→ Raw data

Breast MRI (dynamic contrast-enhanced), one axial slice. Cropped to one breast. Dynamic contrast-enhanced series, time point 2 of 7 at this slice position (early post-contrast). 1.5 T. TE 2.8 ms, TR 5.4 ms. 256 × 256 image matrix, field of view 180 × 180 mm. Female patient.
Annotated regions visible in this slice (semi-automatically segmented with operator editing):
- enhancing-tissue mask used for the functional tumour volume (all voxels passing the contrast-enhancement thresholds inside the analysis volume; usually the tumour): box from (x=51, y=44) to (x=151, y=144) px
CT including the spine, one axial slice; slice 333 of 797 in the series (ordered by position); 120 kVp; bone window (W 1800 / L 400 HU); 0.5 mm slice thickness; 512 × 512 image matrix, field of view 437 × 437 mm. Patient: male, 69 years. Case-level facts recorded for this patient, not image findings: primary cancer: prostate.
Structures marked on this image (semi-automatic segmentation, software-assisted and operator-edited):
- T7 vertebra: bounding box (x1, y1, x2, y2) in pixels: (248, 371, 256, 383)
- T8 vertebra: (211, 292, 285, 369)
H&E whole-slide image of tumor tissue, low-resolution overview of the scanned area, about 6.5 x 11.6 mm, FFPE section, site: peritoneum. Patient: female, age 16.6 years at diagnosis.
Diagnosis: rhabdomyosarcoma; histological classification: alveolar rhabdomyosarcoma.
==
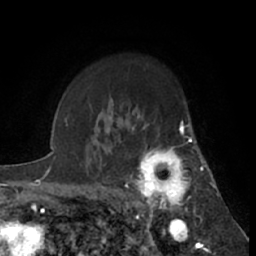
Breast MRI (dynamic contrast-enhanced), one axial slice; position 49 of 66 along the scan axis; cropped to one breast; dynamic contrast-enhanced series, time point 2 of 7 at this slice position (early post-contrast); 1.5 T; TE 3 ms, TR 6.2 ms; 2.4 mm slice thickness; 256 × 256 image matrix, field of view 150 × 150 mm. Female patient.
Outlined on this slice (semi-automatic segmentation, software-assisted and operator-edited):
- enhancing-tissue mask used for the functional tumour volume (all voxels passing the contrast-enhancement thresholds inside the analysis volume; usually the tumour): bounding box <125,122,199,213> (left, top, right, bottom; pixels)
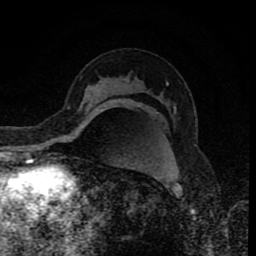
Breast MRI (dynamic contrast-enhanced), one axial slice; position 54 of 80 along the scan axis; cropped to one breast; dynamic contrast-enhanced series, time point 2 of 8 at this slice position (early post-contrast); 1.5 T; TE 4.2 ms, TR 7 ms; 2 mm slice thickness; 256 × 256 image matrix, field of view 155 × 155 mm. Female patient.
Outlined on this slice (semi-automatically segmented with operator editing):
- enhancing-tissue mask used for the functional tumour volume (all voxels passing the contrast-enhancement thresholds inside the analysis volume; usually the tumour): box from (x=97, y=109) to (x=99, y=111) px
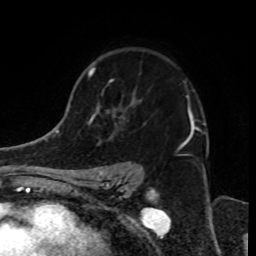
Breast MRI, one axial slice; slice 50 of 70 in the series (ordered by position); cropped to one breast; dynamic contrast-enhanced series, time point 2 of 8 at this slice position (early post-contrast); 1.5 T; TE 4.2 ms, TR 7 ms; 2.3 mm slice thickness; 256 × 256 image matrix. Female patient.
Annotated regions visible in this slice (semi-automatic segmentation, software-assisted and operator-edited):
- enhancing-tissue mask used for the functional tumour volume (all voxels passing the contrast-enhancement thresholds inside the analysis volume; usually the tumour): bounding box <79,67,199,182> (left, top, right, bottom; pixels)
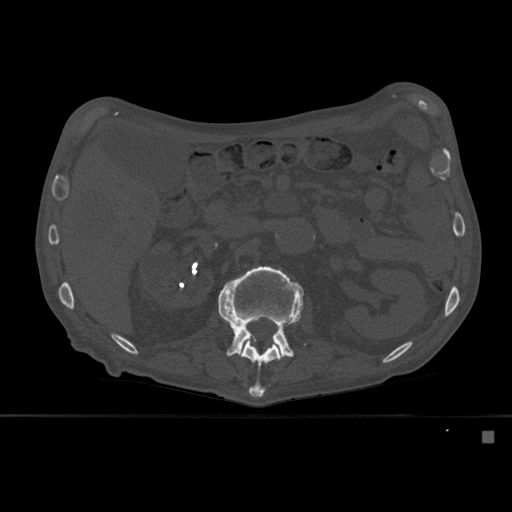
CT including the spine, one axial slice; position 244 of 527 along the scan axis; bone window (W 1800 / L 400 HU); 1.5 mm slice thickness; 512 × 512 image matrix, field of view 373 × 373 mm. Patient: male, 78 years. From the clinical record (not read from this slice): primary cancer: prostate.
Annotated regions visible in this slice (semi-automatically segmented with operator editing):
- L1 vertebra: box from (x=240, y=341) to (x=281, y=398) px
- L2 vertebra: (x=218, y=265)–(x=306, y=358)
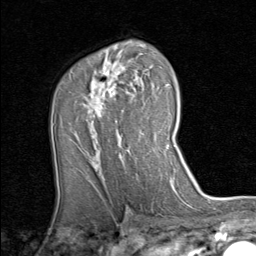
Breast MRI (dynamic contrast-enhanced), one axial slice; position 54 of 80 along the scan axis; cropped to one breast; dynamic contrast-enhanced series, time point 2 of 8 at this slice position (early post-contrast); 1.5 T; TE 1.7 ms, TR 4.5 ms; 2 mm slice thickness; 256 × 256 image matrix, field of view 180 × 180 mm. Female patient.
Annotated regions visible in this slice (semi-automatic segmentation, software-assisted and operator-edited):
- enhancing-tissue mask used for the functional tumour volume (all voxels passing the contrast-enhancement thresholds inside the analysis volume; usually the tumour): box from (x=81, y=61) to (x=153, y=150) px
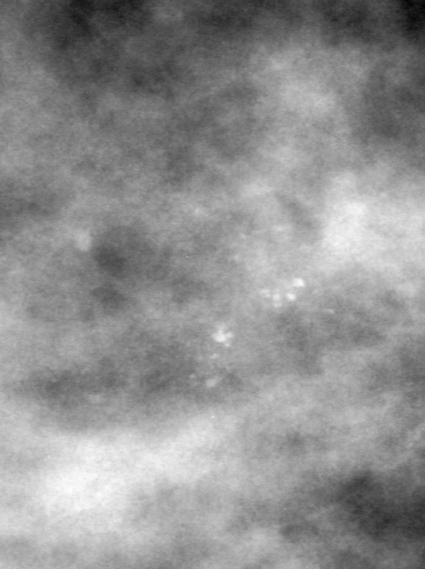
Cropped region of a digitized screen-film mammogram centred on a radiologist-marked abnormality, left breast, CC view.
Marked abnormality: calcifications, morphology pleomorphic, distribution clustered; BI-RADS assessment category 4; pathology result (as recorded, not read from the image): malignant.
...
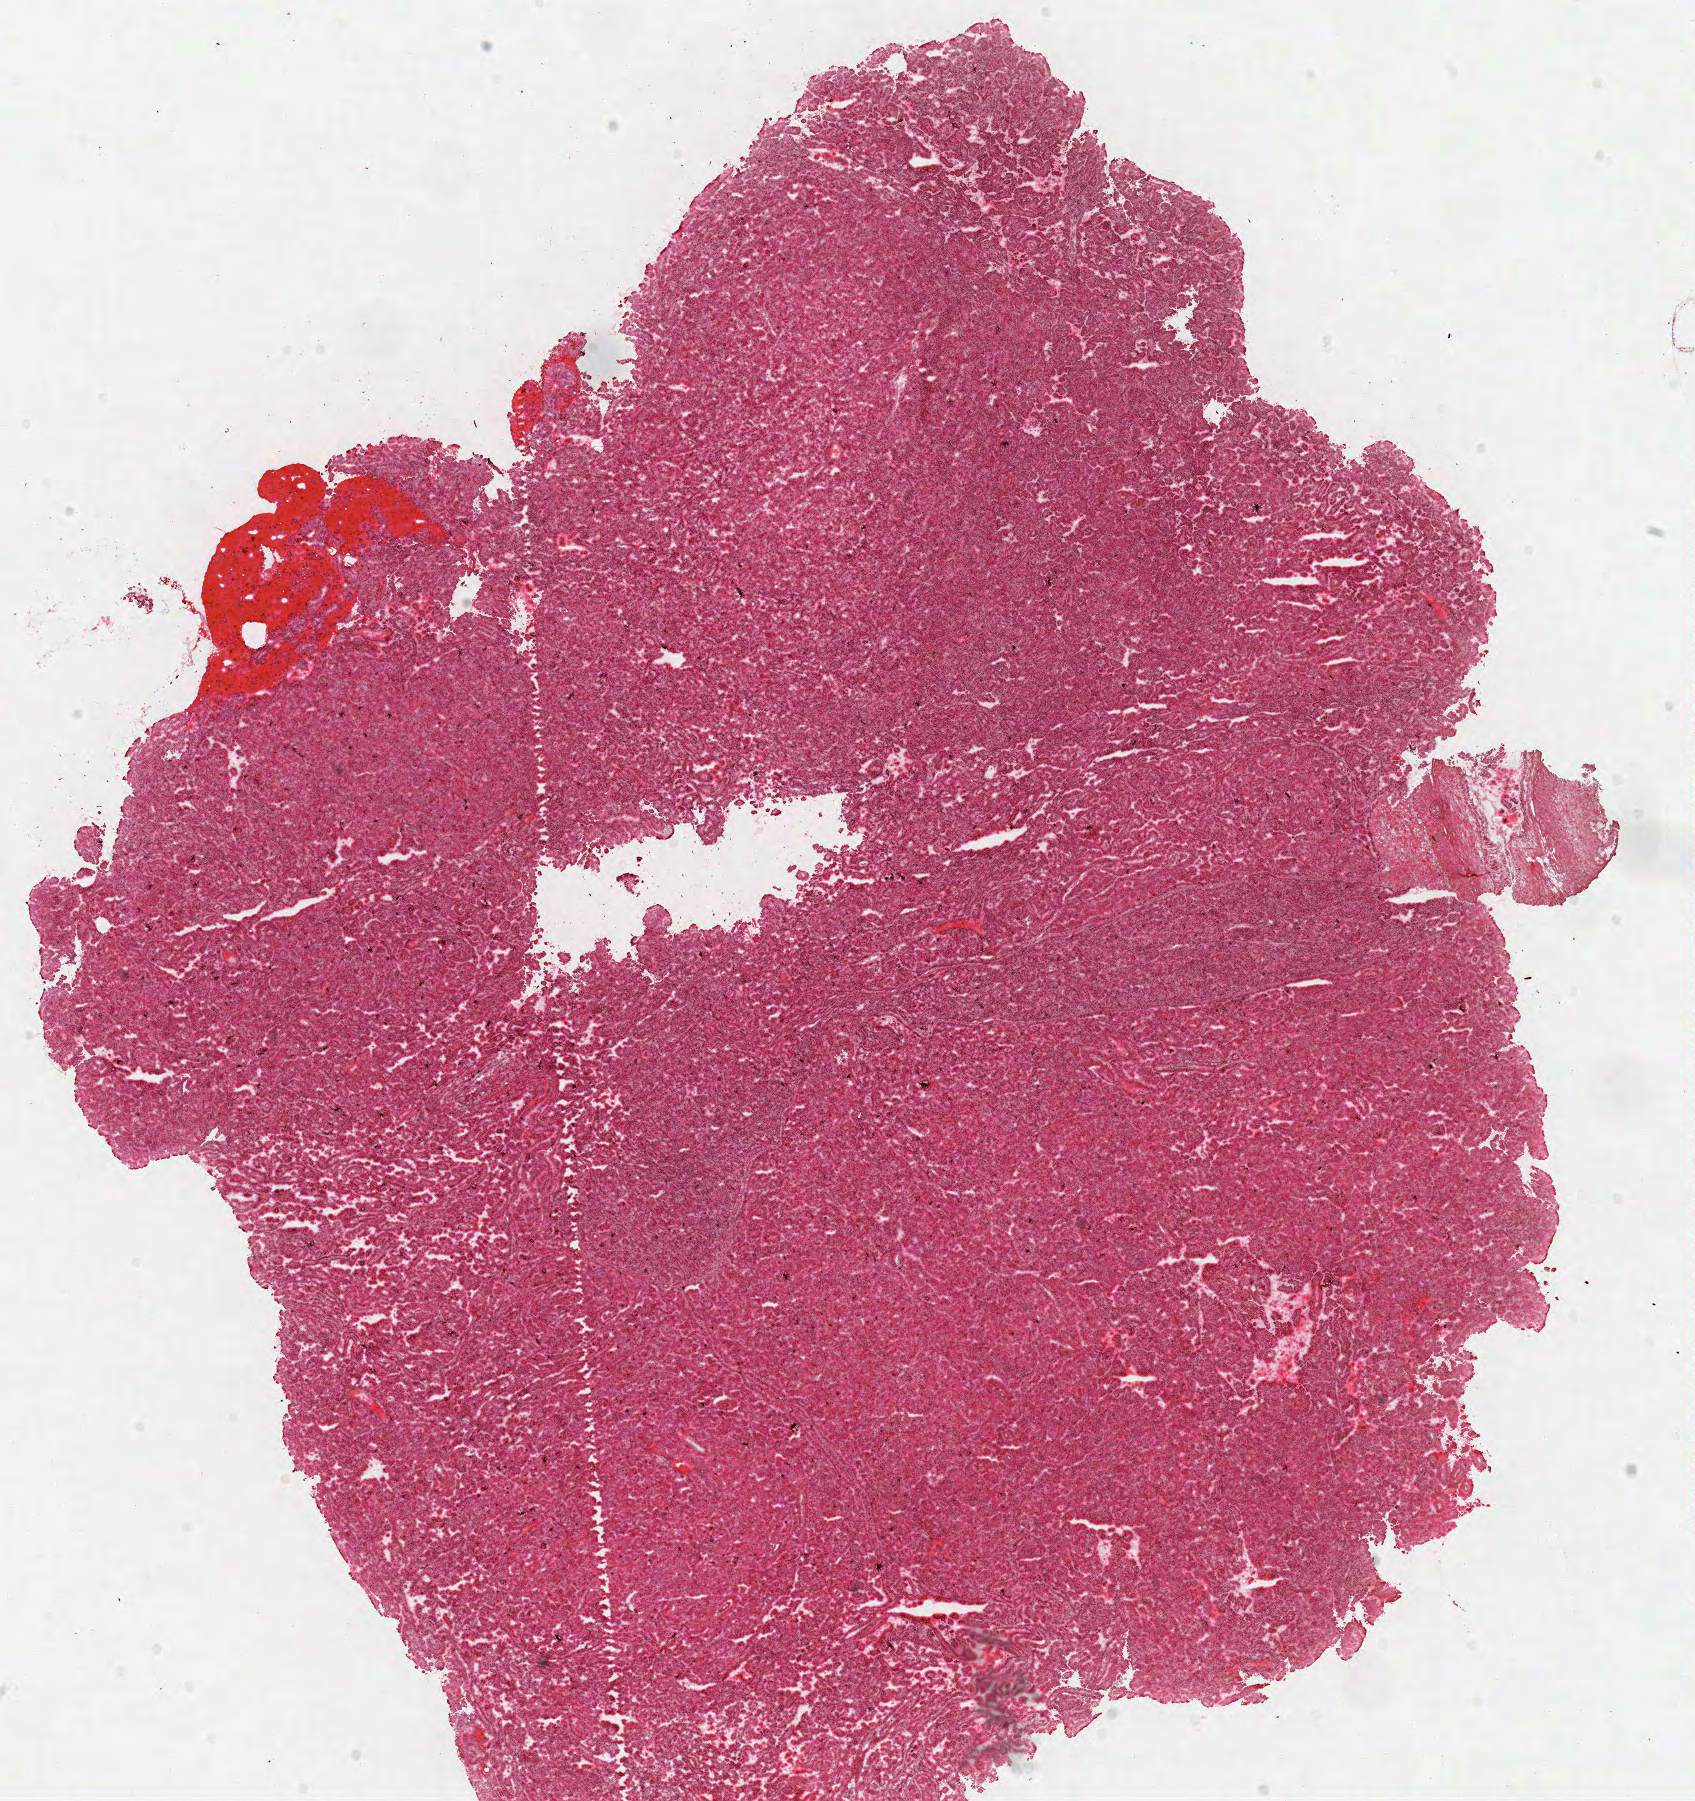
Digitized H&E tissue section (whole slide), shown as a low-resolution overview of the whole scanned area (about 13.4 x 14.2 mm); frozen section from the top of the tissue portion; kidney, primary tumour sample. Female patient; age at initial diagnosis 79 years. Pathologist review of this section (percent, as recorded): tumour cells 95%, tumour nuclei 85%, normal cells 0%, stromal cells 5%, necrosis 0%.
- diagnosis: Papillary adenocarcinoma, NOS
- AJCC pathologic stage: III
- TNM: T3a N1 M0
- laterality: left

→ Exercise goal
From the records above, copy out the line with "Breast MRI (dynamic contrast-enhanced), one axial slice.", the line with "- T8 vertebra: (211, 292, 285, 369)", and every line between them, word for word.

→ Written solution
Breast MRI (dynamic contrast-enhanced), one axial slice. Cropped to one breast. Dynamic contrast-enhanced series, time point 2 of 7 at this slice position (early post-contrast). 1.5 T. TE 2.8 ms, TR 5.4 ms. 256 × 256 image matrix, field of view 180 × 180 mm. Female patient.
Annotated regions visible in this slice (semi-automatically segmented with operator editing):
- enhancing-tissue mask used for the functional tumour volume (all voxels passing the contrast-enhancement thresholds inside the analysis volume; usually the tumour): box from (x=51, y=44) to (x=151, y=144) px
CT including the spine, one axial slice; slice 333 of 797 in the series (ordered by position); 120 kVp; bone window (W 1800 / L 400 HU); 0.5 mm slice thickness; 512 × 512 image matrix, field of view 437 × 437 mm. Patient: male, 69 years. Case-level facts recorded for this patient, not image findings: primary cancer: prostate.
Structures marked on this image (semi-automatic segmentation, software-assisted and operator-edited):
- T7 vertebra: bounding box (x1, y1, x2, y2) in pixels: (248, 371, 256, 383)
- T8 vertebra: (211, 292, 285, 369)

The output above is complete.